A hundred dollars is arbitrary, I know. It’s kind of an economic and psychological pain threshold. It’s the cost of a week’s groceries, or two and a half tanks of gas, a pair of nice sneakers, etc. It’s an amount that fades into the day to day background of a large percentage of people’s economic lives. While not the cost of a pen and paper, it approaches a level of affordability that has the potential to make it just as ubiquitous. Most importantly, it puts the camera and potential for cinema in the hands of some of the most creative and least economically affluent people I know — young people.

I settled on a hacked Panasonic Lumix GF2 shooting 1080/60i at 50m/bits that I picked up used on Amazon for 78 dollars. Using Magic Bullet Frames I was able to swizzle the fields and convert the 60i to 24P just like in the olden days of 2002.

THE PSYCHOLOGY OF CHEAP

Building a $100 Cinema Camera: Opteka CXS-25 15mm Rod System
Opteka CXS-25 15mm Rod System 

When you spend $78 on a camera it gets hard to justify buying expensive support gear like a Zacuto rig. So instead I spent $60 on the cheapest used kit I could find on Amazon and got rails and a follow focus.

I got a Nikon G to M4/3 adapter for $25 so I can use my Nikon 50mm f1.8 and Nikon 20mm f2.8 from my still camera. And I bought a 32GB class 10 SDHC card as an open box special at Best Buy for $15.

HACKING THE CODEC

There is a vibrant community of Lumix camera hackers that have juiced the video codec from a meager 17mbit AVCHD up to a card-crushing 110mbit monster. Also there’s a 100mbit MJPEG 4:2:2 codec if you have a fast enough SDHC card. I honestly can’t tell the difference between the rock-solid-50mbit AVCHD codec and the crashes-often-100mbit MJPEG. They both capture a tremendous amount of detail.

RESULTS

Building a $100 Cinema Camera: The Result!
My “$100” Cinema Camera

It works! Of course, there are funny things that you have to deal with since its a hacked codec (like the camera locking up from time to time.) But I have strapped this system to the top of my car and gone speeding down the streets of San Francisco with it, not really worrying if it flies off, because it was so inexpensive. The cost of the unit makes me feel way less precious about it, like pencil and paper.

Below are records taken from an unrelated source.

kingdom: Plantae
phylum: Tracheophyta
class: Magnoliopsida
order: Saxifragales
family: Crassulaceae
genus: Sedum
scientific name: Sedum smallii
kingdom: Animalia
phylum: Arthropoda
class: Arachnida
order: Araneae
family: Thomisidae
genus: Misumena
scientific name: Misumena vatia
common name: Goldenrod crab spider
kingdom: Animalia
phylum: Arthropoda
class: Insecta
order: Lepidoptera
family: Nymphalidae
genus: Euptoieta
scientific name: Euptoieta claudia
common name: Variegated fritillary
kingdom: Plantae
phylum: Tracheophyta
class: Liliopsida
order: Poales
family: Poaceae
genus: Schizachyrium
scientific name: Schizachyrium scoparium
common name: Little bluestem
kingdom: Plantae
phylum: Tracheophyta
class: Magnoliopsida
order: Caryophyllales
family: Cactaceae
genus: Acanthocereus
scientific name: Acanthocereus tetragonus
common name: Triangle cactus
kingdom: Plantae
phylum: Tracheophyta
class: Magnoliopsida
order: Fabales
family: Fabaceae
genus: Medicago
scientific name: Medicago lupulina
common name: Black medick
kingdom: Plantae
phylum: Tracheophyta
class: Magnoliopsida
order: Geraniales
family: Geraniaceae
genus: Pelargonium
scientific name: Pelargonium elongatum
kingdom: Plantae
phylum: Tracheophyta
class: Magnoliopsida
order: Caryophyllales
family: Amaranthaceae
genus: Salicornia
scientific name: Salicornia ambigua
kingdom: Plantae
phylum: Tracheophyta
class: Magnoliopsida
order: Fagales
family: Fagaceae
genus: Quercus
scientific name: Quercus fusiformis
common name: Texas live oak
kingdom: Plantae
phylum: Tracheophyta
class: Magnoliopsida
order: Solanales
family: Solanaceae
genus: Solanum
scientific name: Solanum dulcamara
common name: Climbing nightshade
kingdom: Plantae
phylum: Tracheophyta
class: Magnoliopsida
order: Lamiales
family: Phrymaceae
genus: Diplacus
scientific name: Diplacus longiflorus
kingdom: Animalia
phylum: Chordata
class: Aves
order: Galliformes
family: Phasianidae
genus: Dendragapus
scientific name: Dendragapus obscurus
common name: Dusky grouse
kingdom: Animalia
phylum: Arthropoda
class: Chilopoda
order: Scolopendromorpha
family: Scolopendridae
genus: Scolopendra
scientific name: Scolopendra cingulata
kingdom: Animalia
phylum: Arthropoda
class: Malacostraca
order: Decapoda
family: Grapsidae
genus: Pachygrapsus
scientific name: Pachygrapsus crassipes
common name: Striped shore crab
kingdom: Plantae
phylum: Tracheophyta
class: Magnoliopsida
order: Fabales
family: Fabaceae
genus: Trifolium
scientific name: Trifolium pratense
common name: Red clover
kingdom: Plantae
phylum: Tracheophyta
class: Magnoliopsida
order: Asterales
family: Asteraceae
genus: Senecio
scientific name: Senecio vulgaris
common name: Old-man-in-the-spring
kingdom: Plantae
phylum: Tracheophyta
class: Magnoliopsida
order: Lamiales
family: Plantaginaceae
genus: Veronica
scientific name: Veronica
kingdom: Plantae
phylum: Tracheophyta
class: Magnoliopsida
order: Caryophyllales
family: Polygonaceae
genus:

Am I making great cinema now that I have a close to zero-cost cinematic camera?

Not really. While M3/4 systems and DSLRs are perfectly capable of capturing stunning cinematic moments, cameras dont create cinema, they capture it. Cinema is what goes on in front of the lens with light, shadow, color, performance and story. Cinema is experience and craft, not a the result of a camera package alone.

My advice is spend as little as you have to on a camera that works. Spend your budget on wardrobe, location, and lighting. By all means save your money, just dont spend it on a camera package because now you dont have to. Instead, take time off work and write a great story. Beautiful image making is unbelievably cheap to do now, almost the cost of pen and paper, while telling a compelling and cinematic story is just as hard, and costly, as it’s ever been.

The upshot is that in a year or two you’ll be able to pick up a used 4K, HFR capable camera body with 17 stops of latitude for next-to-nothing. So, you know, start planning the shot list now!